Les marchés de la dette privée ont connu un important afflux de capitaux au cours des dernières années. Cette dynamique a créé un rapport de force plus favorable aux emprunteurs. Certains notent d’ailleurs une détérioration de la protection des prêteurs. Quel regard portez-vous sur ce segment ? Y voyez-vous encore des opportunités ?

Effectivement, on constate une détérioration des conditions d’octroi de crédit avec une diminution, non seulement du nombre de covenants, mais aussi de leur niveau et de leur nature coercitive. On pense toutefois qu’il existe encore des opportunités sur certains marchés, notamment sur de la dette mezzanine et de la dette junior, en infrastructure et en immobilier.

Depuis quelques années, les institutionnels ont augmenté leur investissement vers les actifs réels : le capital investissement mais aussi les infrastructures. Qu’en est-il pour vous ?

Nous sommes amenés à augmenter nos investissements sur le private equity et les infrastructures. Jusqu’à présent, nous nous sommes surtout employés à diversifier notre portefeuille sur des actifs moins liquides tels que les prêts à effet de levier (leveraged loans), les dettes d’infrastructures et les dettes immobilières. L’objectif est d’aller chercher une prime d’illiquidité sur des actifs qui disposent de sûretés protégeant le risque de défaut. 

Les prix de l’immobilier parisien atteignent des sommets. Cela freine-t-il votre politique d’investissement ?
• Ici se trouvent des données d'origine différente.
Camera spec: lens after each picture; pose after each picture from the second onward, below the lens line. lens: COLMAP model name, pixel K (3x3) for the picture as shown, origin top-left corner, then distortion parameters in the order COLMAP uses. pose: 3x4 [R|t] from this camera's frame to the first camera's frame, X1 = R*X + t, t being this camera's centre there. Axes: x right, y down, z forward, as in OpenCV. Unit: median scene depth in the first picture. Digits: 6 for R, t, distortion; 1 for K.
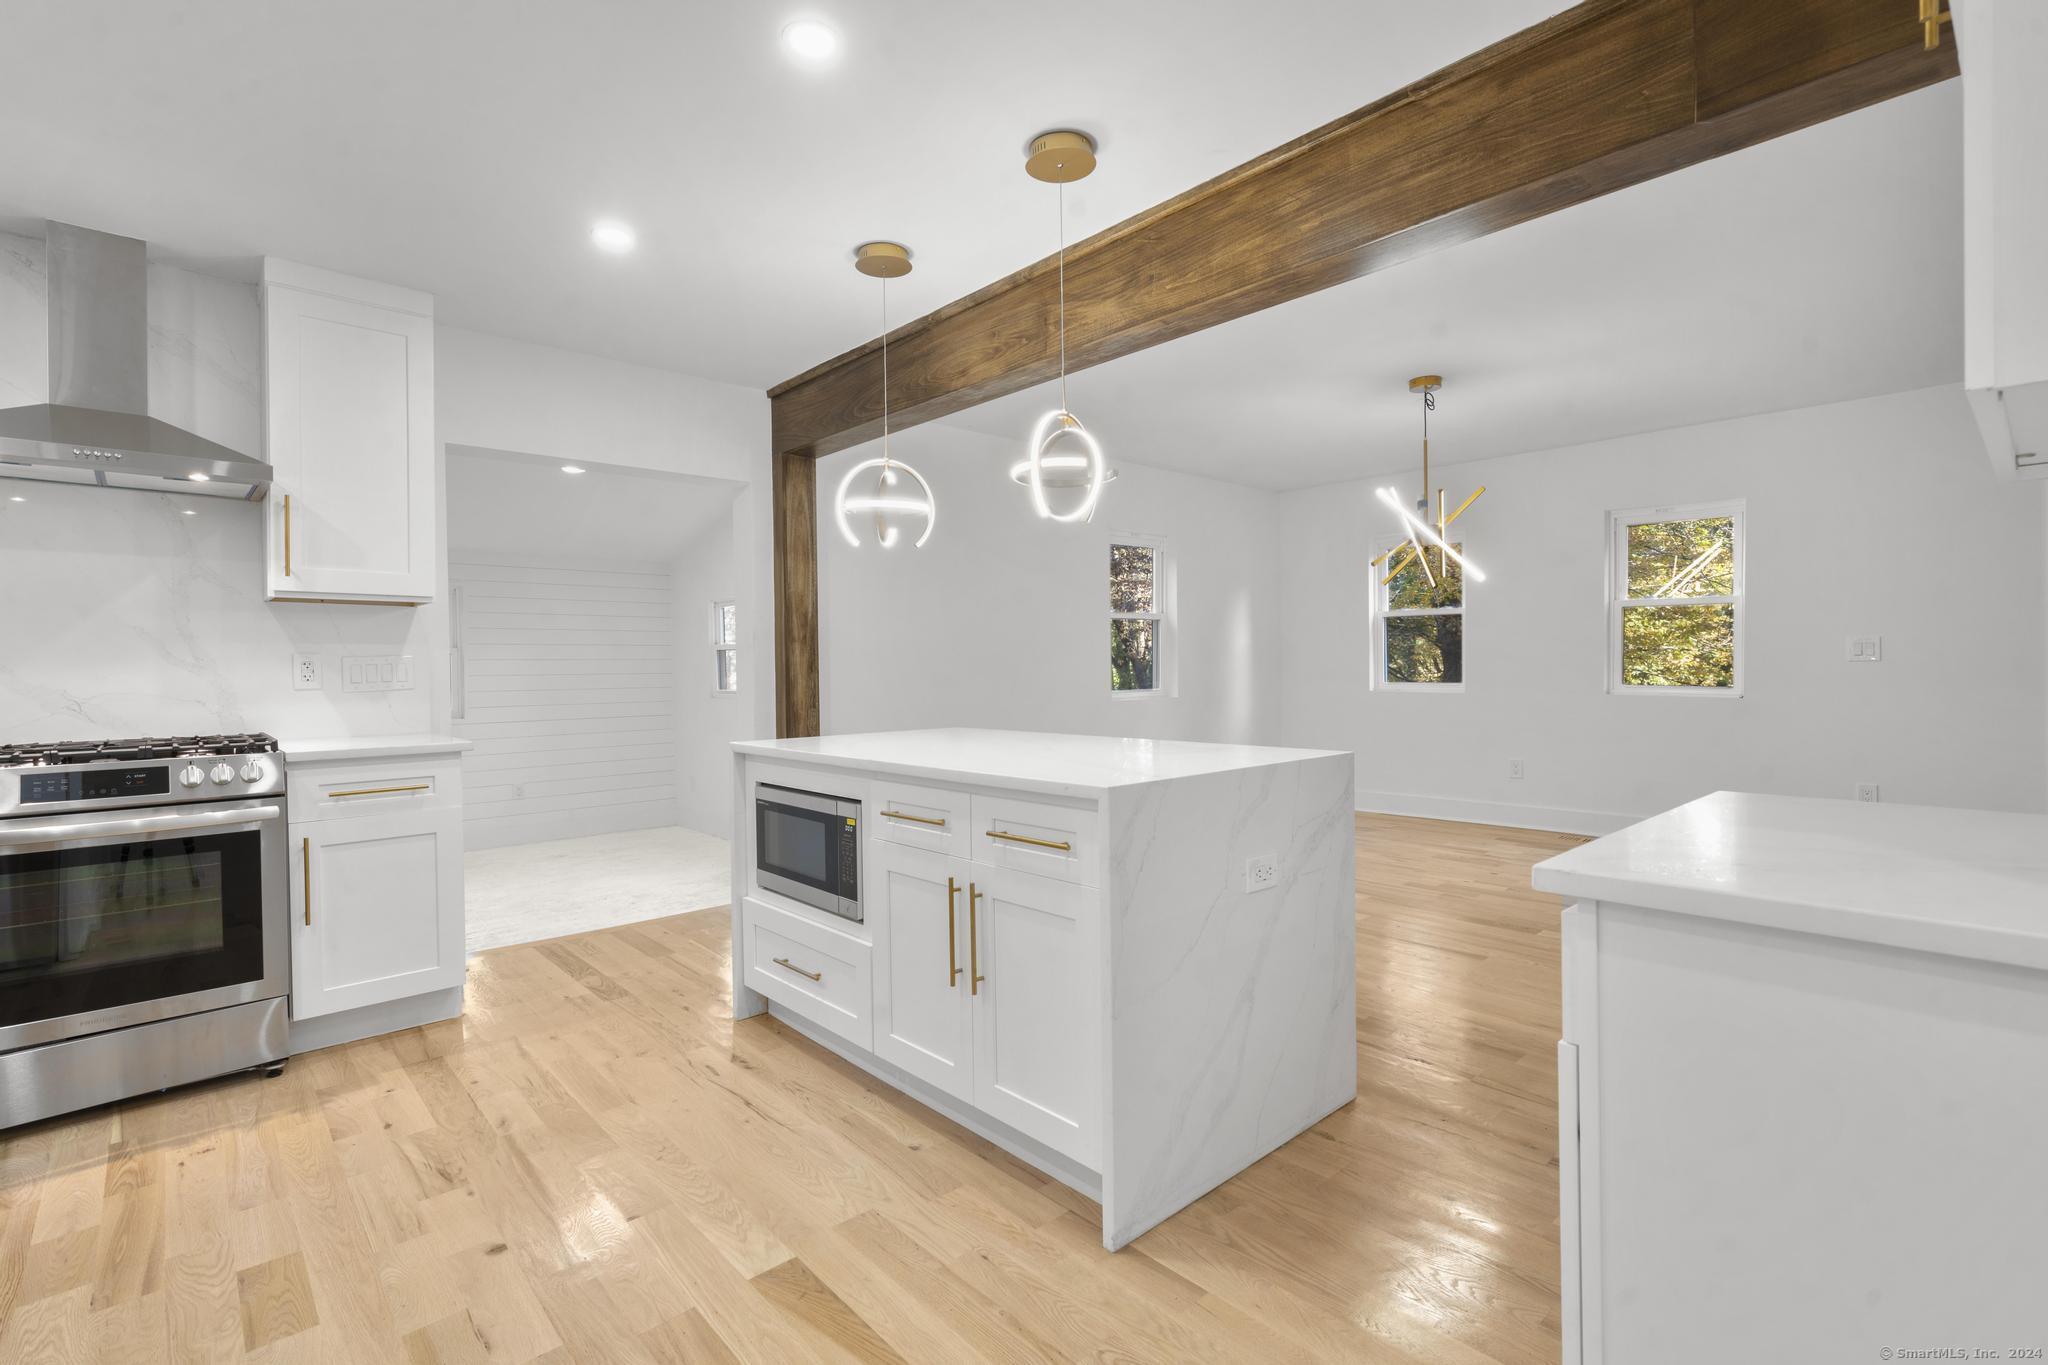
lens RADIAL K [[929.8, 0, 994.0], [0, 929.8, 675.8], [0, 0, 1]] dist [-0.005743, 0.003004]
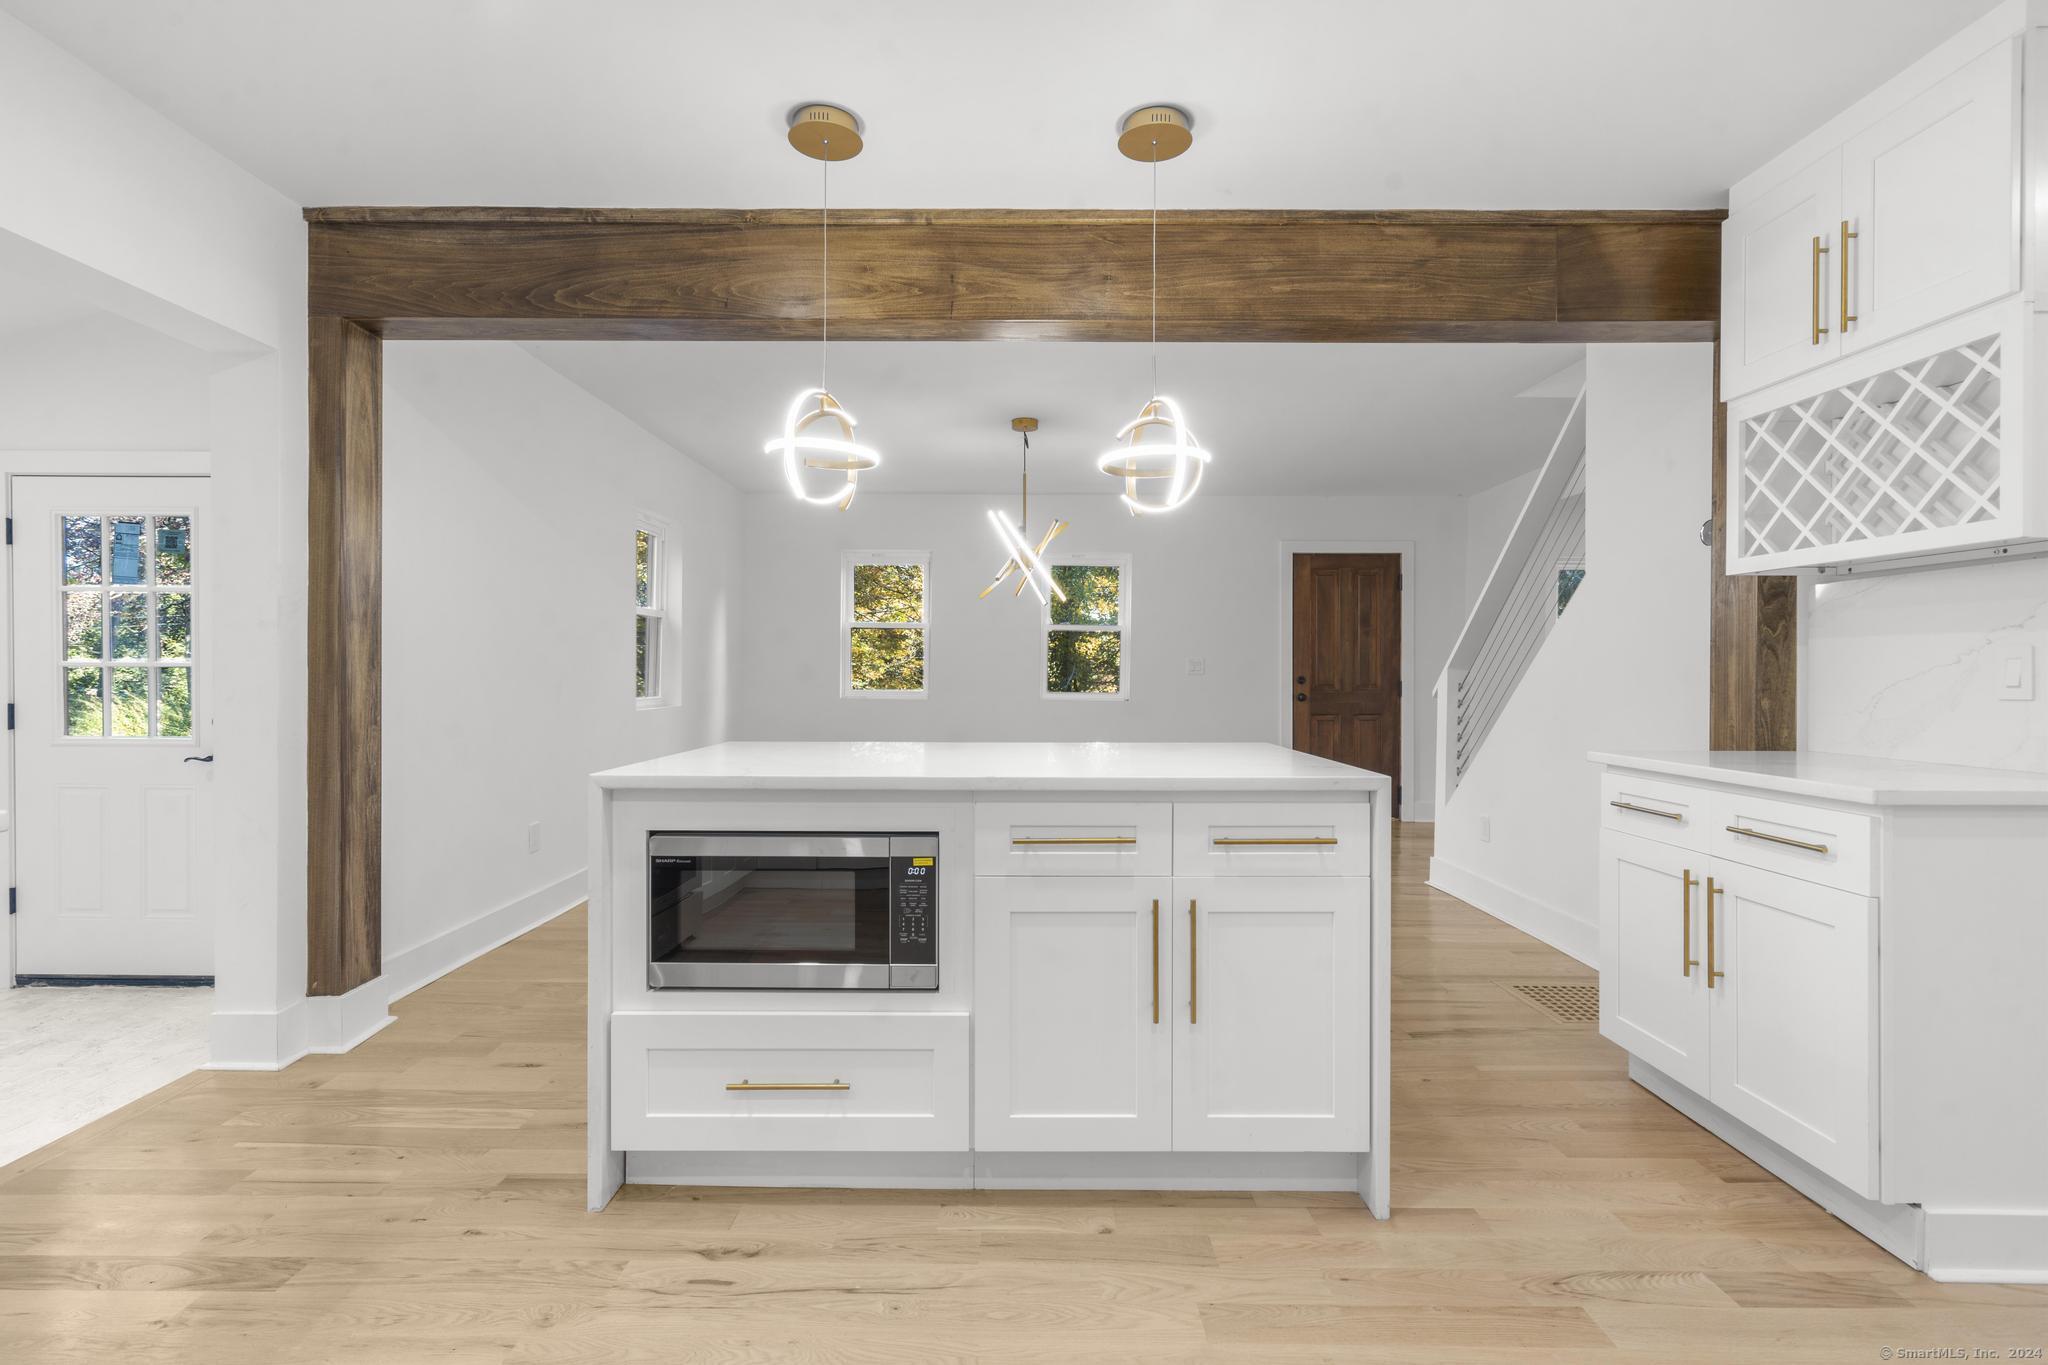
lens RADIAL K [[929.8, 0, 1018.6], [0, 929.8, 677.3], [0, 0, 1]] dist [-0.005743, 0.003004]
pose [[0.669263, 0.010669, 0.742949, -0.619995], [-0.003821, 0.999933, -0.010917, 0.011918], [-0.743016, 0.004467, 0.669259, 0.396190]]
Le marché immobilier n’est probablement pas loin de son plus haut niveau de valorisation, notamment à Paris. Nous réalisons donc moins d’acquisitions en ce moment et sommes plutôt vendeurs. Notre stratégie d’investissement sur cette classe d’actifs suit une logique « value added ». Notre choix se porte sur des actifs bien placés, sur lesquels nous réalisons des rénovations d’envergure en les mettant au plus haut standard environnemental. Dès que le bien est loué, nous le cédons dans le but de maximiser la plus-value.